В закатанных до колен штанах, с туфлями в руке прибредал из своего уединения Душский, ему махали, кричали, тут как раз вылезал из воды, натыкался на него Соркин. Куда подевалась солидность? – голубовато-белый, худой, как скелет, широкие длинные трусы повисли монументальными складками; Соркин с Душским прохаживались взад-вперёд вдоль прибоя.
– Григорий Аронович, вы обгорите, идите к нам! – звала из-под навеса мать; вокруг неё уже разлеглись почти все вчерашние герои, но вечные оппоненты не желали присоединяться, казалось, не слышали приглашений – топтались у воды, увлечённые беседой, словно забыли про свои застольные пикировки.
– Я согласен, многоуважаемый Леонид Исаевич, гниение, даже разрушение кости – не обязательно вызывается внешним воздействием, допускаю, патология костной ткани обуславливается психической травмой, однако… Что-то горячо доказывали друг другу, будто перемирие кончилось, возобновились прерванные на ночь баталии: Душский размахивал туфлёй, панамка, защищавшая плешь Соркина, съехала набекрень; из-под навеса следили за жестикуляцией спорщиков, давились со смеху, как на немой кинокомедии.
– Позвольте, позвольте, годы неумолимы, однако… – Соркин, замотавшись полотенцем, менял трусы.
– Всякое величие – ложное, его опрокинет и опровергнет время.
– Всякое? – переспрашивал Соркин.
– За вычетом взлётов искусства, времени не подвластного.
– Всемогущее время тушуется перед искусством, отпускает бразды?

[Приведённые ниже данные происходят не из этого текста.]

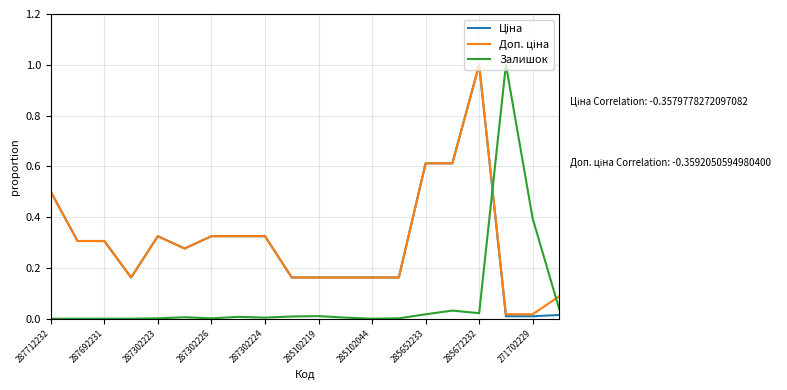

What is the greatest value displayed?

1.0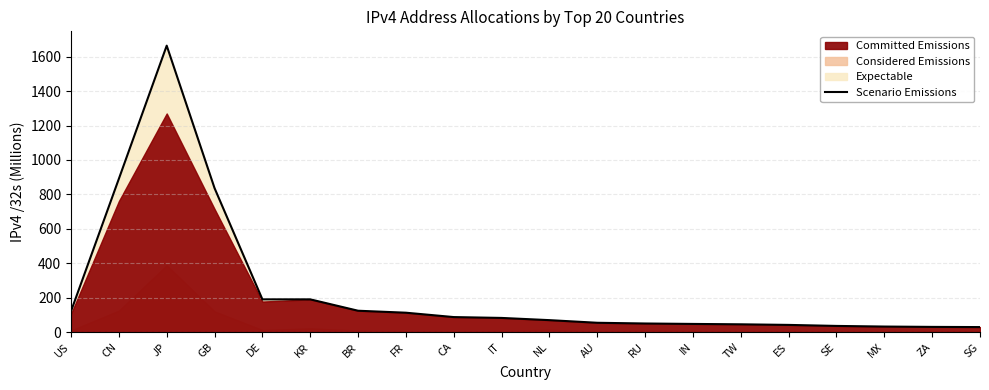

True or false: the data shows 190.1 at KR.

True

Вашими бы молитвами… – Соркин смешно подпрыгнул, чтобы ударившая волна не замочила трусы.
– Время не ограничивается круговым бегом стрелок по циферблату… – Душский рисовал прутиком на мокром песке какой-то ребус, – искусство, размыкая бытовой круг, воленс-ноленс вскрывает подоплёки инерционного хода вещей, отмечает своими памятниками противоречивость времени… Искусство побеждает, ибо исподволь впитывает дух времени, настаивается в годах-веках, будто бы вино в бочках, но время и искусство связаны взаимными обязательствами.
– Так-с, всесильное искусство, старясь, играючи побеждает время, хотя милостиво отдаёт ему должное, ставит памятники… зачем самому-то искусству сила?
– Чтобы открывать глаза, раскупоривать уши, желающим думать, чувствовать.
– Открывать и раскупоривать? Образами небесной гармонии?
– Конечно! Высоким образам нельзя не поверить.
– И из чего рождается на земле небесная образность? Поэт, к примеру…
– Душевную боль поэт претворяет вдохновением в песнь…
– Как претворяет? Говоря по чести, не понимаю!
– Многое на свете, друг Горацио, не снилось нашим…
– Сплоховали мудрецы всех времён, народов? С вас и взятки гладки? Леонид Исаевич, не увиливайте! Не знаете как, скажите – зачем претворяет, зачем…
– Повторю, если не расслышали! Чтобы песнь отозвалась болью… такой заряжающий, возвышающий болевой круговорот…
– Я, грешный, жду от искусства радости!
– Радость, даже восторг первого впечатления улетучиваются, восприятие, углубляясь, окрашивается другими эмоциями. И в жизни так… – любовная слепота, творческое озарение мимолётны. Долго ли трогают улыбка, музыкальный аккорд? А ласковые солнце, море, – Душский, позёвывая, нехотя вскинул худую руку с прутиком, дряблая грудь, животик вздрогнули… – сквозят внезапным ужасом.
– Мрачный взгляд! Я, как хотите, настаиваю – искусство постоянно радует, вдохновляет. Коллегу-профессора из провинции водил по Эрмитажу, задержались у Рубенса. Вечный телесный пир!
– Сожалею, безмятежность, показное жизнелюбие Рубенса обманчивы, Рубенс – жестокий художник!
– Почему же, милостивый Леонид Исаевич? Прикажете не верить глазам?
– Странный вопрос для клинициста, не чуждого летальным исходам! Пышная плоть загульных рубенсовских дам смертна, не так ли, Григорий Аронович? Выписывание плоти, алчущей наслаждений, означало выписывание тихой вечной трагедии. Телесный пир итожат горсточки тлена. Однако вечно искусство: тела по приговору времени истлели, картины живы.
– Мазня, которую скупаете у местного Левитана, тоже душу ранит и возвышает? Мазня переживёт своё время?
– Майн готт, майн готт… – съехидничал Душский, – мазне той, Григорий Аронович, не по рангу причинять душевную боль, осиливать время… мазню скупаю исключительно для сиюминутных радостей пациентов.
Соркин помолчал, проследил за медленным откатом волны.
– Всё знаете, Леонид Исаевич, а что такое время?